Selain menganggit puisi, Triyanto Triwikromo juga menulis kumpulan cerpen Rezim Seks (2002), Anak-anak Mengasah Pisau (2003), Malam Sepasang Lampion (2004), cerpennya Cahaya Sunyi Ibu termuat dalam 20 Cerpen Indonesia Terbaik 2008 Anugerah Sastra Pena Kencana.
Pada tahun 2012-2013 ia terlibat dalam penggarapan program City Book yang diproduksi oleh deBuren (rumah produksi dari Belgia). Proyek ini memuat 10 puisi panjangnya tentang Semarang sebelum dan pascakolonial yang diterjemahkan dalam bahasa Belanda, Inggris dan Perancis. Cerpen-cerpennya juga diterjemahkan dalam bahasa Swedia dan Inggris.
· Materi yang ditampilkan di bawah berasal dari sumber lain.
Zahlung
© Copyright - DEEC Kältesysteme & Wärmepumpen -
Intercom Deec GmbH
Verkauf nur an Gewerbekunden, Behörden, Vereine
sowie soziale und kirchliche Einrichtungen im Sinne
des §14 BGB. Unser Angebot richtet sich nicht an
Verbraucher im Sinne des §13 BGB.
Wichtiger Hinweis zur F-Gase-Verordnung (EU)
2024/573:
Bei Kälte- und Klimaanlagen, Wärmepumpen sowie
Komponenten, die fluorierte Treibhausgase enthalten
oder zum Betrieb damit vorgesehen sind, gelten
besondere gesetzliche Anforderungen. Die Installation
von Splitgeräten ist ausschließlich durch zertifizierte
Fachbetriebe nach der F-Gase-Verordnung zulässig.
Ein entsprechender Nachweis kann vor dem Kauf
Dalam menulis karya sastra, Triyanto Triwikromo termasuk penganut realisme yang dihiasi imaji surealistik. Seperti cerita-cerita yang terhampar dalam setiap lembar di buku ini, yang ganjil silih berganti dengan yang riil. Chaos menjadi kosmos. Sebuah novel yang akhirnya bukan sekadar karya fiktif. Dengan terus terang ia mengarangnya dengan memperlihatkan sebuah permainan yang cerdas dan kerapian yang berlatar bumi Indonesia.
Surga Sungsang bercerita tentang tanjung yang terus kena abrasi hingga hampir tenggelam. Tokoh-tokohnya juga melibatkan para malaikat, nabi, wali dan syeikh. Sebagaimana di halaman 9, Triyanto Triwikromo menulis: Tak hanya dianggap memiliki semua mukjizat yang bisa dilakukan Nabi Musa, seorang warga pernah menceritakan dengan terperinci, Syekh Muso juga pernah ditelan semacam naga, semacam kerbau laut, atau hius raksasa, dan tak mati meskipun telah berada di perut hewan itu selama sehari semalam. Karena itu warga yakin Syekh Muso itu sesungguhnya Nabi Yunus yang diutus menyelamatkan kampung dari kehancuran dan kemungkaran.
Di samping Syekh Muso, Nabi Musa dan Nabi Yunus, penulis cerita ini juga memunculkan tokoh lain bernama Khadijah, Khidir dan Izrail. Seperti yang dikutip di halaman 116: Sungguh terkejut Khadijah ketika merapat ke Makam Syekh Muso. Makam ini telah berantakan. Atap cungkup ambruk. Ada gerowong tanpa dasar di nisan. “Tak usah terkejut. Seseorang telah meledakkannya. Dia telah mengebom tempat yang dianggap oleh orang-orang bodoh sebagai makam keramat ini,” kata Khidir.
“Sebentar lagi ganti kami yang akan membakar lelaki brengsek itu. Lihat saja semua kejadian dari sini,” sambung Izrail.
Dan demikianlah seterusnya. Seperti kata KH A. Mustofa Bisri (Gus Mus) dalam memberi endorsement atas buku ini, Surga Sungsang berbicara tentang persoalan penting kemanusiaan yang dikemas canggih dalam teknik perceritaan yang inovatif.